La transition vers la seconde partie de campagne sera sans tension. Les récoltes de blé ont débuté dans l’hémisphère sud. 32 millions de tonnes (Mt) de grains seront produites en Australie et 17,5 Mt en Argentine d’ici le mois de janvier prochain, selon l’USDA, l’organisme américain de statistiques agricoles.

Dans les prochaines semaines, près de 30 Mt de blé supplémentaires seront ainsi disponibles à l’export. Elles concurrenceront les céréales engrangées l’été passé, dans l’hémisphère nord, qui n’ont pas encore été commercialisées. Mais selon Sevecon.ru, la Russie livre toujours son blé à un rythme effréné (plus de 3,7 Mt en novembre).

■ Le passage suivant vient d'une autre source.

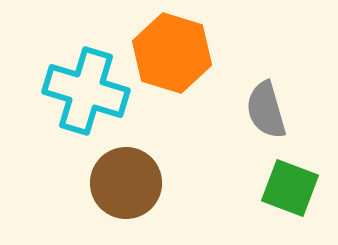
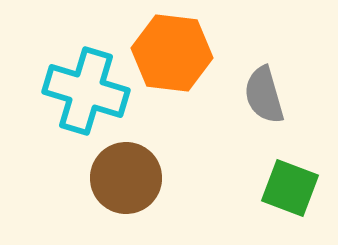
orange hexagon: rotated 10 degrees counterclockwise
gray semicircle: moved 2 px left, 15 px up
brown circle: moved 5 px up
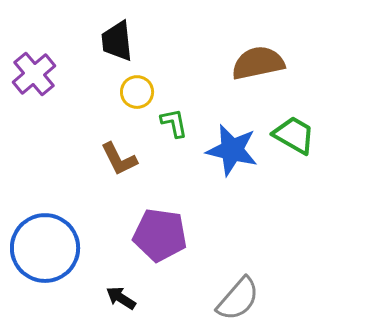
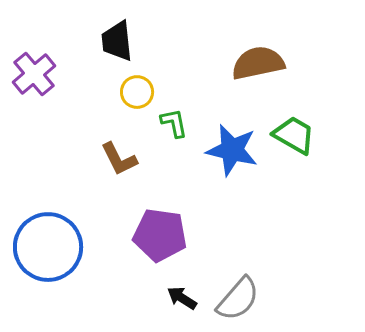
blue circle: moved 3 px right, 1 px up
black arrow: moved 61 px right
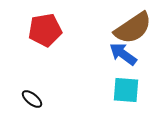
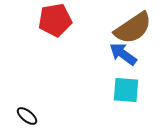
red pentagon: moved 10 px right, 10 px up
black ellipse: moved 5 px left, 17 px down
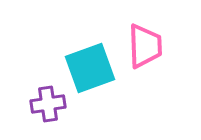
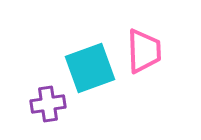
pink trapezoid: moved 1 px left, 5 px down
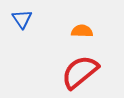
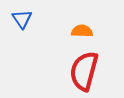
red semicircle: moved 4 px right, 1 px up; rotated 36 degrees counterclockwise
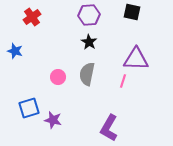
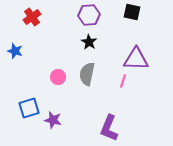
purple L-shape: rotated 8 degrees counterclockwise
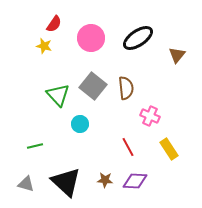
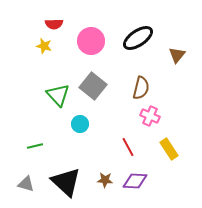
red semicircle: rotated 54 degrees clockwise
pink circle: moved 3 px down
brown semicircle: moved 15 px right; rotated 20 degrees clockwise
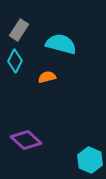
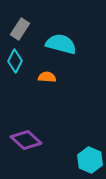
gray rectangle: moved 1 px right, 1 px up
orange semicircle: rotated 18 degrees clockwise
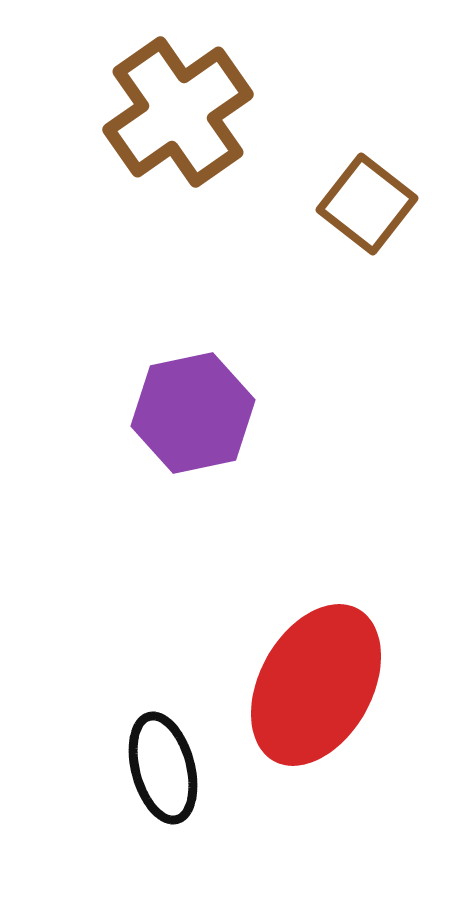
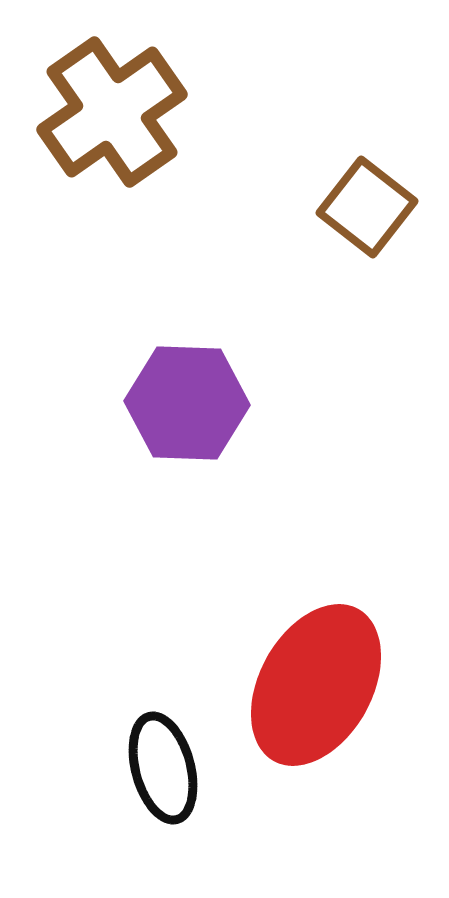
brown cross: moved 66 px left
brown square: moved 3 px down
purple hexagon: moved 6 px left, 10 px up; rotated 14 degrees clockwise
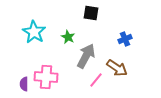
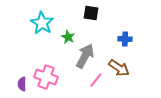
cyan star: moved 8 px right, 9 px up
blue cross: rotated 24 degrees clockwise
gray arrow: moved 1 px left
brown arrow: moved 2 px right
pink cross: rotated 15 degrees clockwise
purple semicircle: moved 2 px left
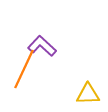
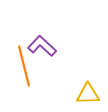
orange line: moved 3 px up; rotated 39 degrees counterclockwise
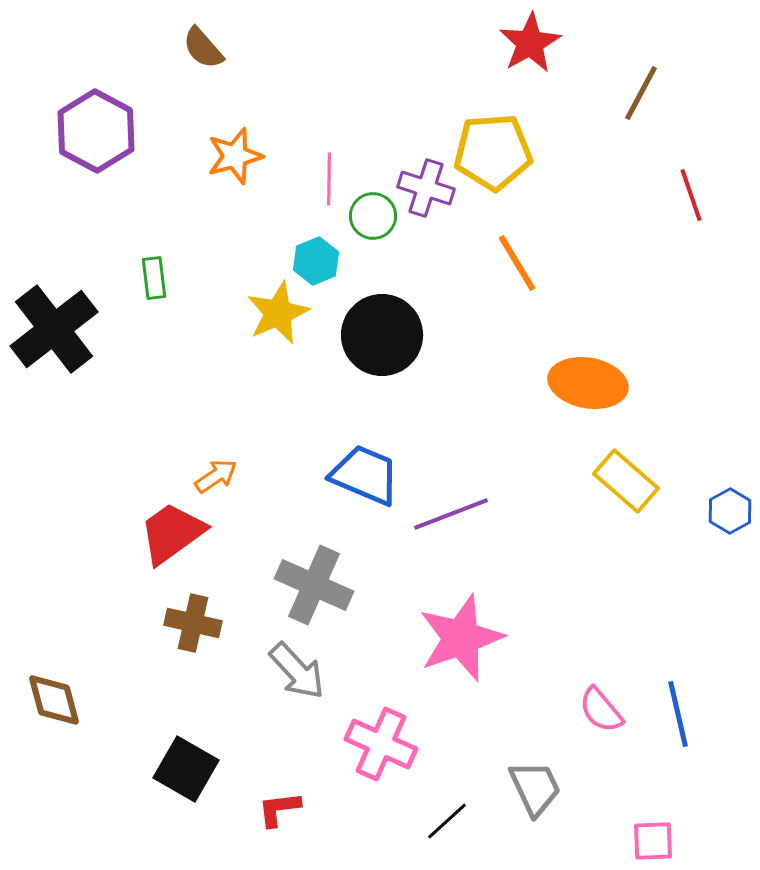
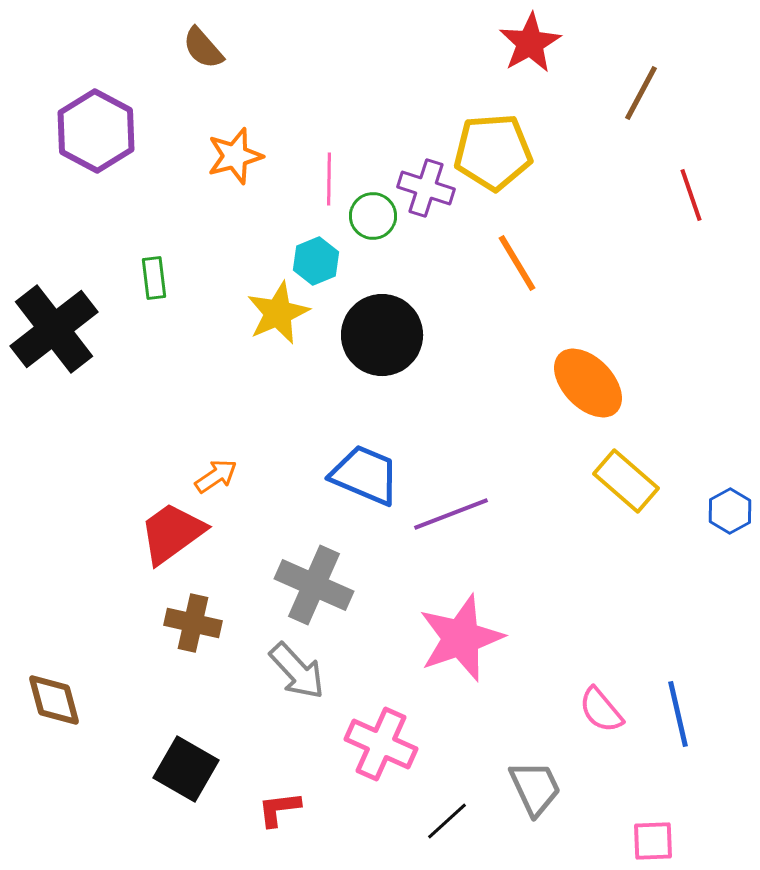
orange ellipse: rotated 36 degrees clockwise
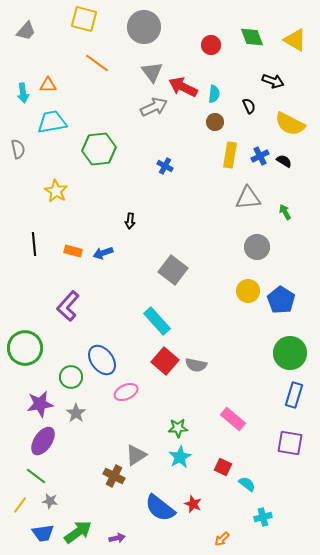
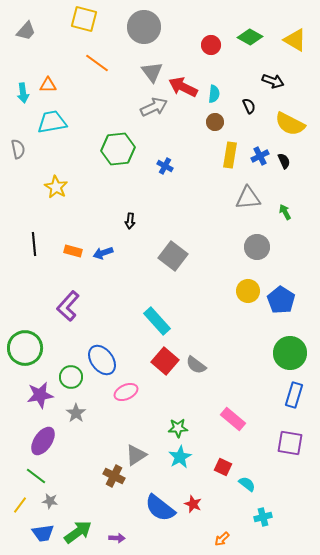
green diamond at (252, 37): moved 2 px left; rotated 40 degrees counterclockwise
green hexagon at (99, 149): moved 19 px right
black semicircle at (284, 161): rotated 35 degrees clockwise
yellow star at (56, 191): moved 4 px up
gray square at (173, 270): moved 14 px up
gray semicircle at (196, 365): rotated 25 degrees clockwise
purple star at (40, 404): moved 9 px up
purple arrow at (117, 538): rotated 14 degrees clockwise
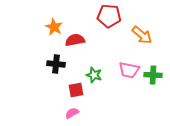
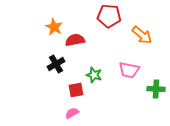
black cross: rotated 36 degrees counterclockwise
green cross: moved 3 px right, 14 px down
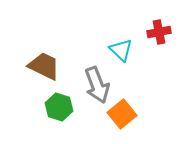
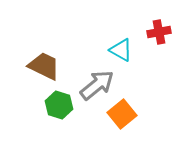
cyan triangle: rotated 15 degrees counterclockwise
gray arrow: rotated 108 degrees counterclockwise
green hexagon: moved 2 px up
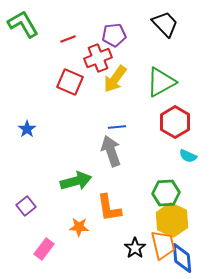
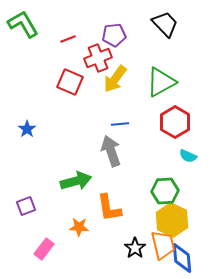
blue line: moved 3 px right, 3 px up
green hexagon: moved 1 px left, 2 px up
purple square: rotated 18 degrees clockwise
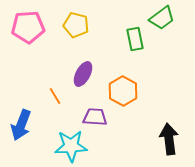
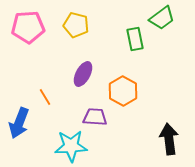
orange line: moved 10 px left, 1 px down
blue arrow: moved 2 px left, 2 px up
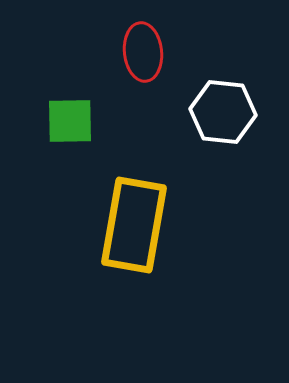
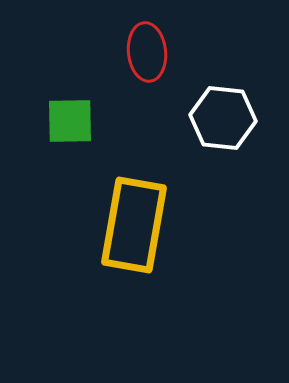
red ellipse: moved 4 px right
white hexagon: moved 6 px down
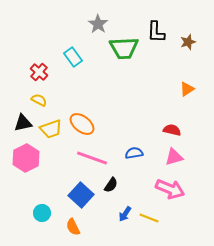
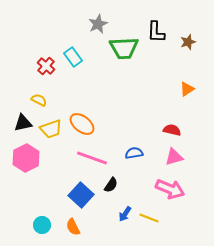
gray star: rotated 12 degrees clockwise
red cross: moved 7 px right, 6 px up
cyan circle: moved 12 px down
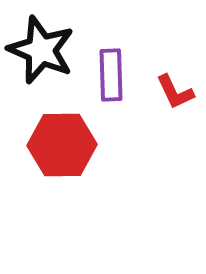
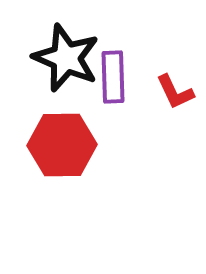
black star: moved 25 px right, 8 px down
purple rectangle: moved 2 px right, 2 px down
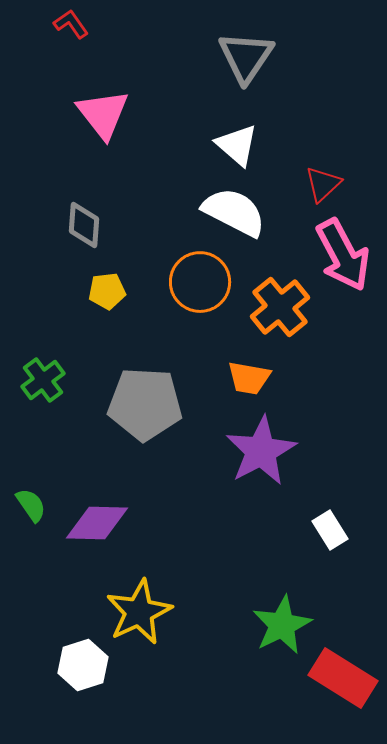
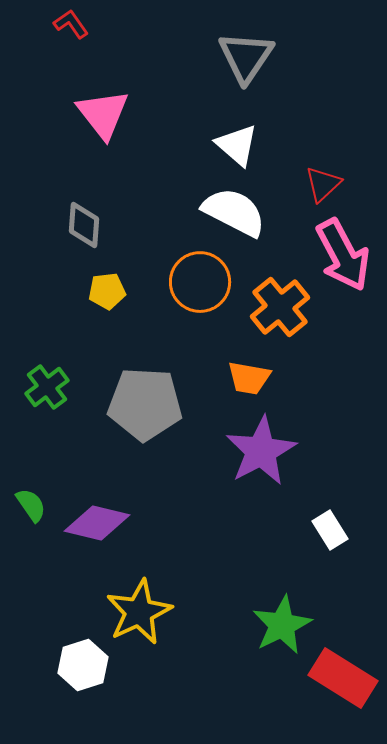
green cross: moved 4 px right, 7 px down
purple diamond: rotated 12 degrees clockwise
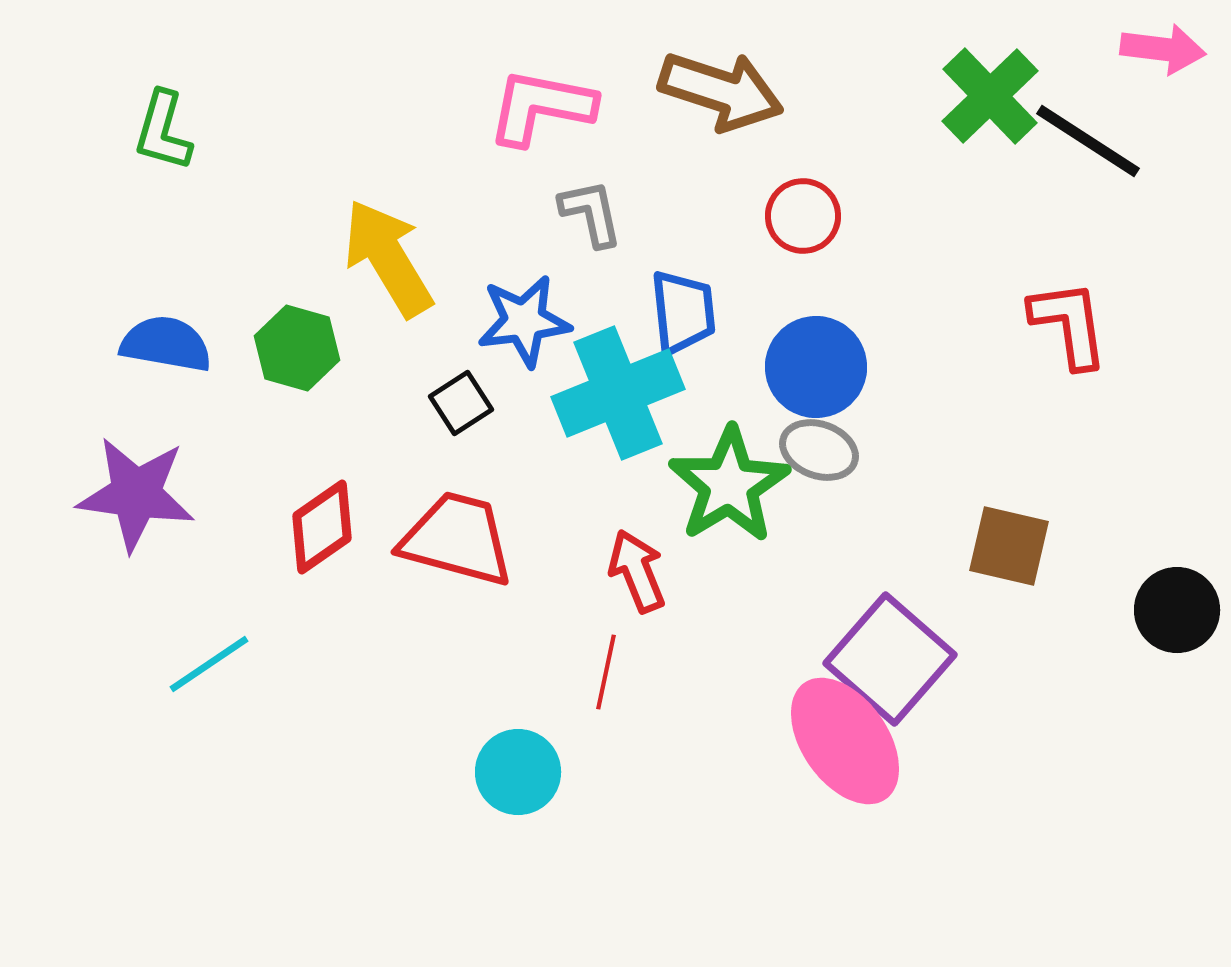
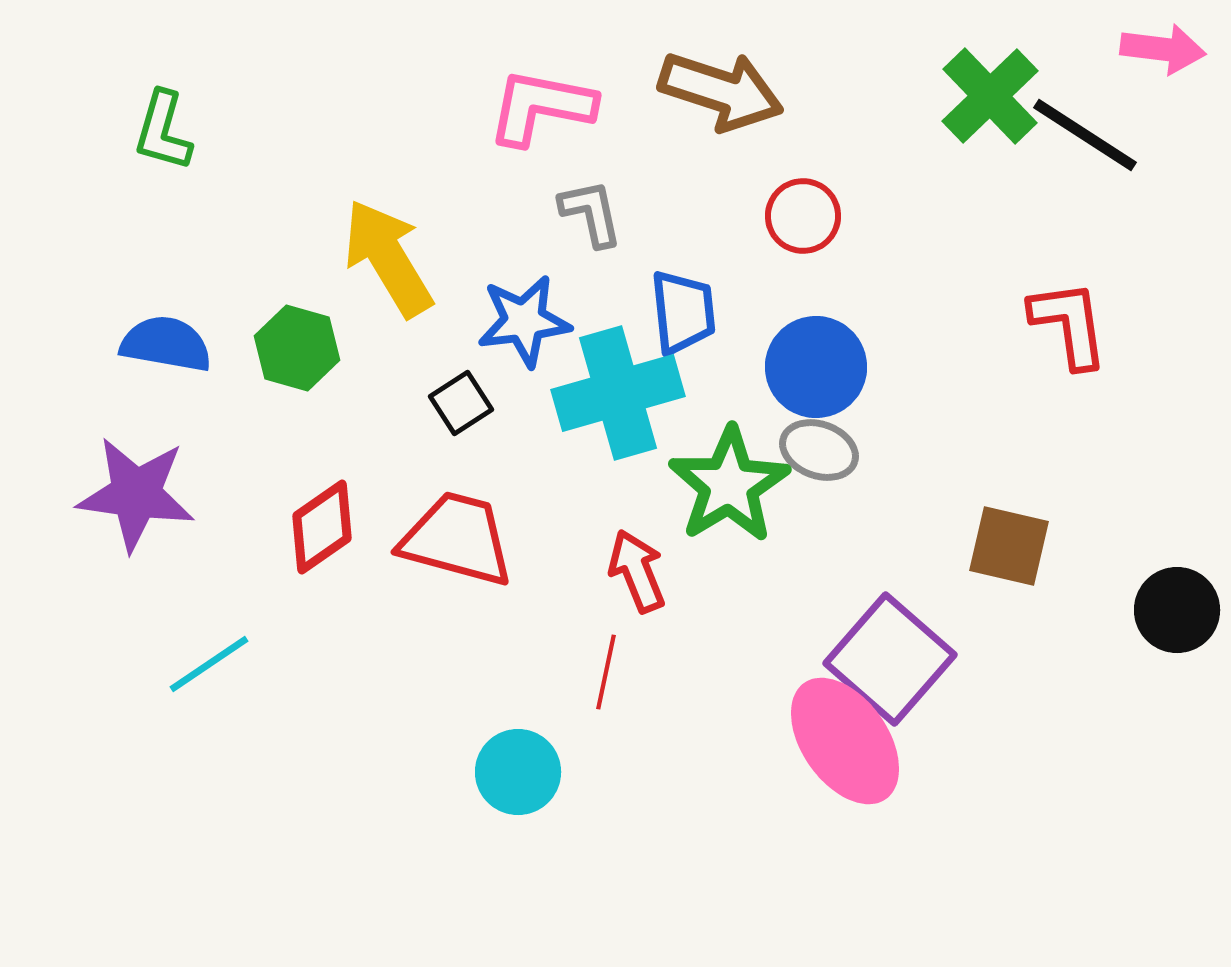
black line: moved 3 px left, 6 px up
cyan cross: rotated 6 degrees clockwise
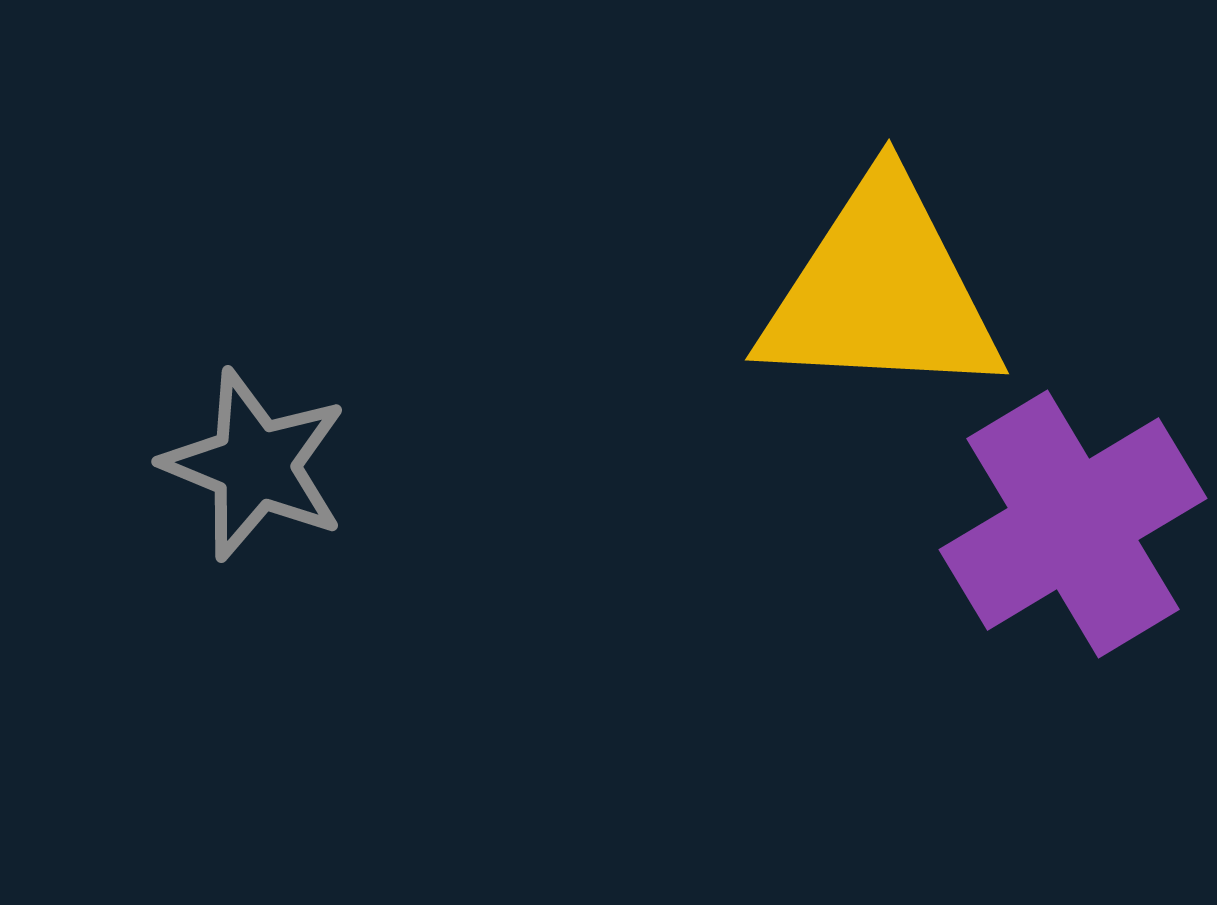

L’Ukraine dresse aussi un bilan très positif des quatre premiers mois de sa campagne de commercialisation. En octobre dernier, le pays a encore expédié 1,6 Mt de blé et 1,9 Mt de maïs. Depuis le mois de janvier, il a exporté plus de grains et de minerais (110 Mt) que sur l’ensemble de l’année passée (100 Mt), selon UkrAgroConsult.

L’UE peu compétitive

Ces performances ont été réalisées aux dépens de l’Union européenne, peu compétitive. A la fin de la semaine 19 (close le 8 novembre), seules 8,43 Mt de blé ont été exportées depuis le début de la campagne, alors que 11,9 Mt l’avaient été un an auparavant. Hormis le Royaume-Uni qui a importé trois fois plus de blé (604 000 t versus 187 000 t en 2023-2024), toutes les destinations sont en repli. En France aussi, le bilan est sombre. Faute de grains, seule 1,6 Mt de blé a été exportée vers des pays tiers. L’Algérie boycotte la céréale française. Mais les ventes reprennent avec le royaume chérifien.

A contrario, le Kazakhstan croule sous ses stocks de blé. Sa récolte a été bien plus importante (18 Mt) qu’annoncée au début de la campagne (14-15 M), selon l’USDA. Le pays a bloqué son accès aux importations russes et il cherche de nouveaux débouchés à l’export pour écouler sa récolte de blé. Les années passées, le pays commerçait essentiellement autour de la mer Caspienne.

Pour débuter une nouvelle campagne 2025-2026 avec un marché intérieur assaini, le Kazakhstan devra exporter jusqu’à 12 Mt de blé d’ici le mois de juin prochain.

Évidemment, cette abondance kazakhe n’explique pas la diminution d’une quinzaine d’euros du prix du blé à Rouen observée ces quatre dernières semaines. Les cours des autres céréales se sont aussi repliés. À Bordeaux, le prix de la tonne de maïs est repassé sous le seuil de 200 €.

Le renfort du dollar observé depuis la réélection de Donald Trump à la présidence américaine n’a pas contrarié le mouvement de baisse.

Mais en Union européenne, les conditions anticycloniques observées depuis près de quatre semaines permettent aux céréaliers de combler une grande partie du retard pris pour emblaver leurs champs. En France, 78 % des semis de blé ont été réalisés (+16 points en une semaine). Aux États-Unis et en Russie, les précipitations sont de retour dans les plaines.

Des perspectives de négociation entre la Russie et l’Ukraine rassurent aussi les opérateurs. Mais les prix des grains, et du blé en particulier, sont « fondamentalement bas », selon la société russe Sovecon, experte en stratégies des marchés des céréales. Ils sont appelés à se redresser dans les semaines à venir pour plusieurs raisons.

La campagne de blé 2024-2025 (794 Mt) reste déficitaire de 10 Mt. La Russie n’en exporterait que 45,9 Mt d’ici la fin du mois de juin prochain puisque sa production a de nouveau été revue à la baisse (81,5 Mt ; -1,5 Mt sur un mois) rapporte la société russe. Par ailleurs, des taxes à l’export de 2228 roubles par tonne (21 €/t), instaurées depuis le 30 octobre dernier (+ 9,5 €/t en un mois), augmenteraient encore dans les prochains mois. Et de nouveaux quotas encadreront les exportations. Enfin, la rigueur hivernale réduira prochainement le trafic fluvial vers la mer Noire et, en Ukraine, les silos se vident.